Someone had the bright idea to weld Lock, Stock & Two Smoking Barrels to The Seventh Seal and pretend it was directed by Nicolas Winding-Refn had he been sat in The Architect's chair and handed the keys to The Matrix (the augmented reality program, not the film franchise). I can see why this movie would be so divisive, considering it gives so much of itself away early on and needlessly complicates itself with a wonky timeline. Terminal overflows with confidence at every turn, from its ludicrous stylized lighting to its peak-Ritchie dialogue quirks to its Nolanesque fascination with the power of time to manipulate an audience.
At 90 minutes, Terminal never stops imagining itself to be the greatest achievement in film, and that allows for a compellingly brisk watch. At one point it's a Jarmuschian meditation on whether the joy of life is worth the price of death, at another it's practically a video game adaptation of The Game if Shrek were portrayed via full motion video and there was zero action.
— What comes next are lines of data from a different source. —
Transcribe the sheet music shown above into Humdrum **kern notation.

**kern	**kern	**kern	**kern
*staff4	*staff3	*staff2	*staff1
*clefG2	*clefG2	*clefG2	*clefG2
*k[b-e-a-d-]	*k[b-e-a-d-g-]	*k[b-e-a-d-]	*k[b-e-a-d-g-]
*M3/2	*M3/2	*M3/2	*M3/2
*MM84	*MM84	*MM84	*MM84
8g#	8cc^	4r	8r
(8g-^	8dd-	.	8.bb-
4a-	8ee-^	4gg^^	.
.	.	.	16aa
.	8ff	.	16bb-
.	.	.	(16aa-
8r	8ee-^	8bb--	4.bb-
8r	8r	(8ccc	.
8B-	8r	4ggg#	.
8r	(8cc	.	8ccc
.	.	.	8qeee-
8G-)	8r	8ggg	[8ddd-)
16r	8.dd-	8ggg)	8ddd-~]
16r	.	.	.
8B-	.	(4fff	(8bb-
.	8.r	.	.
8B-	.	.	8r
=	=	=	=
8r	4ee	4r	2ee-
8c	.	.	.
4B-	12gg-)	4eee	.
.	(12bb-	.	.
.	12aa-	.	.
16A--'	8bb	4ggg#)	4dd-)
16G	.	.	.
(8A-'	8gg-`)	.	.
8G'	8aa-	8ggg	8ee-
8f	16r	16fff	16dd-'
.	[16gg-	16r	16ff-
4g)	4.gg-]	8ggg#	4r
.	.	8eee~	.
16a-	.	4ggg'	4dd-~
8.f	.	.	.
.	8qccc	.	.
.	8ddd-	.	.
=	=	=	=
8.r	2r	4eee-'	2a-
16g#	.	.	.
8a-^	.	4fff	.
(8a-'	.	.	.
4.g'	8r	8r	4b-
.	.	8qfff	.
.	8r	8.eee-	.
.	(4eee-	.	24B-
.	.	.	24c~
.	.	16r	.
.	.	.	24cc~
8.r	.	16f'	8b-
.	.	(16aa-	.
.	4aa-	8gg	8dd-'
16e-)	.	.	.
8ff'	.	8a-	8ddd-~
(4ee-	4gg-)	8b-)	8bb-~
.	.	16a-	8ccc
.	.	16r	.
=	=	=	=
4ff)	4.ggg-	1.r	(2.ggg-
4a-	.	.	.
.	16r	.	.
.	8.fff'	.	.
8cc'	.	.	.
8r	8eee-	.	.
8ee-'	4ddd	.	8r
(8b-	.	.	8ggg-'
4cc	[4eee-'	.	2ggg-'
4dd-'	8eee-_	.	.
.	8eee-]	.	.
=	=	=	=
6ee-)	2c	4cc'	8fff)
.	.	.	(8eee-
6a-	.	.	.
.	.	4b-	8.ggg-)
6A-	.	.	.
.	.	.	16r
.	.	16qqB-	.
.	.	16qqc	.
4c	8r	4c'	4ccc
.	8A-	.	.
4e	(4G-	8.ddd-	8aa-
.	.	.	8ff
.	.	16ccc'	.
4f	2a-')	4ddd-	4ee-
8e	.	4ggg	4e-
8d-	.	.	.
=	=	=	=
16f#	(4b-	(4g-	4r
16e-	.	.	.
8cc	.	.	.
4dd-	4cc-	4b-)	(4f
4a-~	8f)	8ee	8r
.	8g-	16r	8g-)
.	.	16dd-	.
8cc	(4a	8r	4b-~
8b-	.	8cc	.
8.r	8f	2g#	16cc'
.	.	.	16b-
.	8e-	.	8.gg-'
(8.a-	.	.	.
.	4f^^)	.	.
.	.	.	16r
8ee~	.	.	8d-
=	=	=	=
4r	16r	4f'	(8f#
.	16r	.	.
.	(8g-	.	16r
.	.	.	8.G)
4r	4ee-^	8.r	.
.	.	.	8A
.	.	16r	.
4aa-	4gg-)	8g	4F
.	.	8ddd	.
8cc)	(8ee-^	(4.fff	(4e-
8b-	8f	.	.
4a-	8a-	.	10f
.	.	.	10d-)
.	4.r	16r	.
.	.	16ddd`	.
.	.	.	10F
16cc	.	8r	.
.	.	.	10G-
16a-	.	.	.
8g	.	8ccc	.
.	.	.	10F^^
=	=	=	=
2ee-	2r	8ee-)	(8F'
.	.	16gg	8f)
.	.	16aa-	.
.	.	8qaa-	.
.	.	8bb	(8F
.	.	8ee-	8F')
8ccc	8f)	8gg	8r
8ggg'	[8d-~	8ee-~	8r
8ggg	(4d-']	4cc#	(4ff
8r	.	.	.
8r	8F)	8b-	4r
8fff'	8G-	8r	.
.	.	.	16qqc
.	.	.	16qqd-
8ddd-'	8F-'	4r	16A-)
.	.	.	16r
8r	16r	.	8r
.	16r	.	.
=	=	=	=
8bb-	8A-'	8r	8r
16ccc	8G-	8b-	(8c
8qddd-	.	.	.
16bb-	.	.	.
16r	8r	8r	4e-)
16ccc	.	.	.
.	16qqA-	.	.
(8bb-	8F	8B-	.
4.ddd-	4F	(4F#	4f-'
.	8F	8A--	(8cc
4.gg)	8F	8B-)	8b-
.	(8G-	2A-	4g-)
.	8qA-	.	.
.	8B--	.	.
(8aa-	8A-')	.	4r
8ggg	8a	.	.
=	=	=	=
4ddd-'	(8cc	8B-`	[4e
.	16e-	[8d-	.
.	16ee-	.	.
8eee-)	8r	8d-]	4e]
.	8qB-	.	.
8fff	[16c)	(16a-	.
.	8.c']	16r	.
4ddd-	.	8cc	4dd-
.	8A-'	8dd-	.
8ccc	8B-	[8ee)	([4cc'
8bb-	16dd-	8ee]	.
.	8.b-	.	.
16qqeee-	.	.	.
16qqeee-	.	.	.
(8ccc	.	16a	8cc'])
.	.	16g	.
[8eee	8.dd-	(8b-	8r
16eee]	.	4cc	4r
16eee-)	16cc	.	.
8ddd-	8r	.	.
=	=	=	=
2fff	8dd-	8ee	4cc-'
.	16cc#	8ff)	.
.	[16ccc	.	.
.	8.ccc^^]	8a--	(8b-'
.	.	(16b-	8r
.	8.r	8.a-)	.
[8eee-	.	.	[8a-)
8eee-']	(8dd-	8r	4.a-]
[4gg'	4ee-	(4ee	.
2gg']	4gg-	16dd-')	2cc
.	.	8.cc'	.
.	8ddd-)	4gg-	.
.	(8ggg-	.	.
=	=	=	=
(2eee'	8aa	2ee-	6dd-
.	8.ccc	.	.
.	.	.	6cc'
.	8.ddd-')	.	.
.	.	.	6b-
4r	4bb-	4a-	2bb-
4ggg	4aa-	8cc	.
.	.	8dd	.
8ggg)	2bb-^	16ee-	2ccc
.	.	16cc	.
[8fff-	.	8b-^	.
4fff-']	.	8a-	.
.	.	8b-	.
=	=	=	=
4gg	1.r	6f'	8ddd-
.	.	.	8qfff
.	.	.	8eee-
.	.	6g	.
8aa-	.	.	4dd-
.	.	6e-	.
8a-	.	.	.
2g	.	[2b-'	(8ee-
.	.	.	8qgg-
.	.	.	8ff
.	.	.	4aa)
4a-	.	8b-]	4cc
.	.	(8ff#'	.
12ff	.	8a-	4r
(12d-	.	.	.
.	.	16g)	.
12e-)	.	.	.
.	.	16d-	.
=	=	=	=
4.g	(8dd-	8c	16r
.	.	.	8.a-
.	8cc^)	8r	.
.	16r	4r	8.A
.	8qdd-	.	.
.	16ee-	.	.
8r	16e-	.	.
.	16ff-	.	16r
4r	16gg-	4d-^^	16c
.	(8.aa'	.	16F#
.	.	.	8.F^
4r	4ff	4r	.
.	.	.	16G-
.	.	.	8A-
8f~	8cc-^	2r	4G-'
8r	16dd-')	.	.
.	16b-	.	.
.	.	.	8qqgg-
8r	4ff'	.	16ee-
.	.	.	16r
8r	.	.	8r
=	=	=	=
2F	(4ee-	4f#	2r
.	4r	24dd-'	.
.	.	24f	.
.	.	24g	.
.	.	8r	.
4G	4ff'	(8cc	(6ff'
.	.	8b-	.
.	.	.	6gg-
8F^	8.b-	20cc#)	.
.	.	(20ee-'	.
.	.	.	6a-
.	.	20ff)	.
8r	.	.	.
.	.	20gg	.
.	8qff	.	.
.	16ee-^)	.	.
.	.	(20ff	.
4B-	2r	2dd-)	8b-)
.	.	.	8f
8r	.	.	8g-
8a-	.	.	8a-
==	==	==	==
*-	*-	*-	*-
If you like your movies pointed but pointless, an overdose on the idea that a series of photographs displayed concurrently at a rate that resembles actual motion is as much a delivery device for lucid dreams as any relatable reality, Terminal is your fucking jam. If you want a big idea, you're not going to get it. If the ending feels like the beginnings of a huge franchise here, sorry, Terminal isn't going to be Margot Robbie's John Wick. Instead, it's more like her Man on Fire as imagined by Harley Quinzel in a fever dream the first night after The Joker left her for dead for the first time. These are the sorts of huge swing-and-misses I think more people should be salivating over, not just because the miss part is wrong but because everyone involved with this stepped up to the plate and swung as hard as they could at every single pitch, unconcerned with whether making contact was the point.